WORK REQUIRED: Before you reproduce the entries that follow, strip out any image they contain and keep the rest exact.

SOURCE INFORMATION:
=== Section Start ===
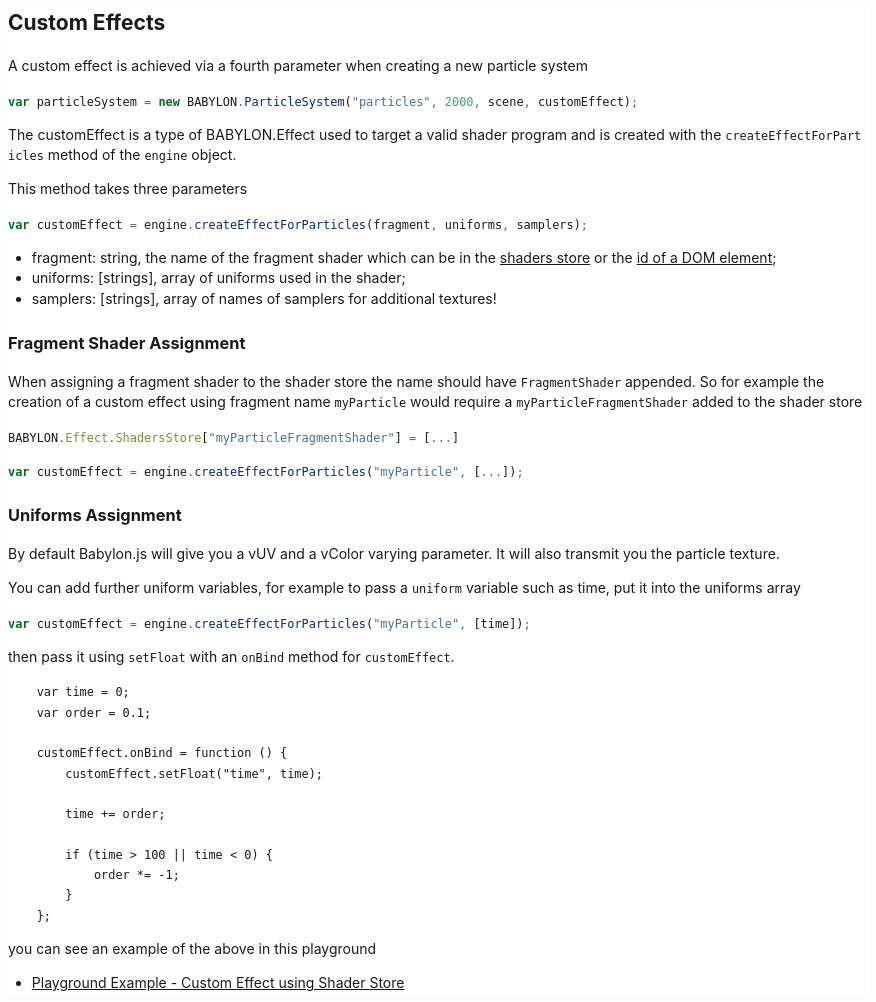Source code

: 
## Custom Effects

A custom effect is achieved via a fourth parameter when creating a new particle system

```javascript
var particleSystem = new BABYLON.ParticleSystem("particles", 2000, scene, customEffect);
```

The customEffect is a type of BABYLON.Effect used to target a valid shader program and is created with the `createEffectForParticles` method of the `engine` object.

This method takes three parameters

```javascript
var customEffect = engine.createEffectForParticles(fragment, uniforms, samplers);
```

* fragment: string, the name of the fragment shader which can be in the [shaders store](/how_to/how_to_use_procedural_textures#using-a-shaderstore-for-shader-storage) or the [id of a DOM element](/how_to/putting#shader-code-in-ltscriptgt-tags);
* uniforms: [strings], array of uniforms used in the shader;
* samplers: [strings], array of names of samplers for additional textures!

### Fragment Shader Assignment
When assigning a fragment shader to the shader store the name should have `FragmentShader` appended. So for example the creation of a custom effect using fragment name `myParticle` would require a `myParticleFragmentShader` added to the shader store


```javascript
BABYLON.Effect.ShadersStore["myParticleFragmentShader"] = [...]
```

```javascript
var customEffect = engine.createEffectForParticles("myParticle", [...]);
```
### Uniforms Assignment

By default Babylon.js will give you a vUV and a vColor varying parameter. It will also transmit you the particle texture. 

You can add further uniform variables, for example to pass a `uniform` variable such as time, put it into the uniforms array

```javascript
var customEffect = engine.createEffectForParticles("myParticle", [time]);
```
then pass it using `setFloat` with an `onBind` method for `customEffect`.

```javscript
    var time = 0;
    var order = 0.1;

    customEffect.onBind = function () {
        customEffect.setFloat("time", time);

        time += order;

        if (time > 100 || time < 0) {
            order *= -1;
        }
    };
```
you can see an example of the above in this playground  
* [Playground Example - Custom Effect using Shader Store](https://www.babylonjs-playground.com/#1ASENS#43)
=== Section End ===
ANSWER SPACE:
Source code

: 
## Custom Effects

A custom effect is achieved via a fourth parameter when creating a new particle system

```javascript
var particleSystem = new BABYLON.ParticleSystem("particles", 2000, scene, customEffect);
```

The customEffect is a type of BABYLON.Effect used to target a valid shader program and is created with the `createEffectForParticles` method of the `engine` object.

This method takes three parameters

```javascript
var customEffect = engine.createEffectForParticles(fragment, uniforms, samplers);
```

* fragment: string, the name of the fragment shader which can be in the [shaders store](/how_to/how_to_use_procedural_textures#using-a-shaderstore-for-shader-storage) or the [id of a DOM element](/how_to/putting#shader-code-in-ltscriptgt-tags);
* uniforms: [strings], array of uniforms used in the shader;
* samplers: [strings], array of names of samplers for additional textures!

### Fragment Shader Assignment
When assigning a fragment shader to the shader store the name should have `FragmentShader` appended. So for example the creation of a custom effect using fragment name `myParticle` would require a `myParticleFragmentShader` added to the shader store


```javascript
BABYLON.Effect.ShadersStore["myParticleFragmentShader"] = [...]
```

```javascript
var customEffect = engine.createEffectForParticles("myParticle", [...]);
```
### Uniforms Assignment

By default Babylon.js will give you a vUV and a vColor varying parameter. It will also transmit you the particle texture. 

You can add further uniform variables, for example to pass a `uniform` variable such as time, put it into the uniforms array

```javascript
var customEffect = engine.createEffectForParticles("myParticle", [time]);
```
then pass it using `setFloat` with an `onBind` method for `customEffect`.

```javscript
    var time = 0;
    var order = 0.1;

    customEffect.onBind = function () {
        customEffect.setFloat("time", time);

        time += order;

        if (time > 100 || time < 0) {
            order *= -1;
        }
    };
```
you can see an example of the above in this playground  
* [Playground Example - Custom Effect using Shader Store](https://www.babylonjs-playground.com/#1ASENS#43)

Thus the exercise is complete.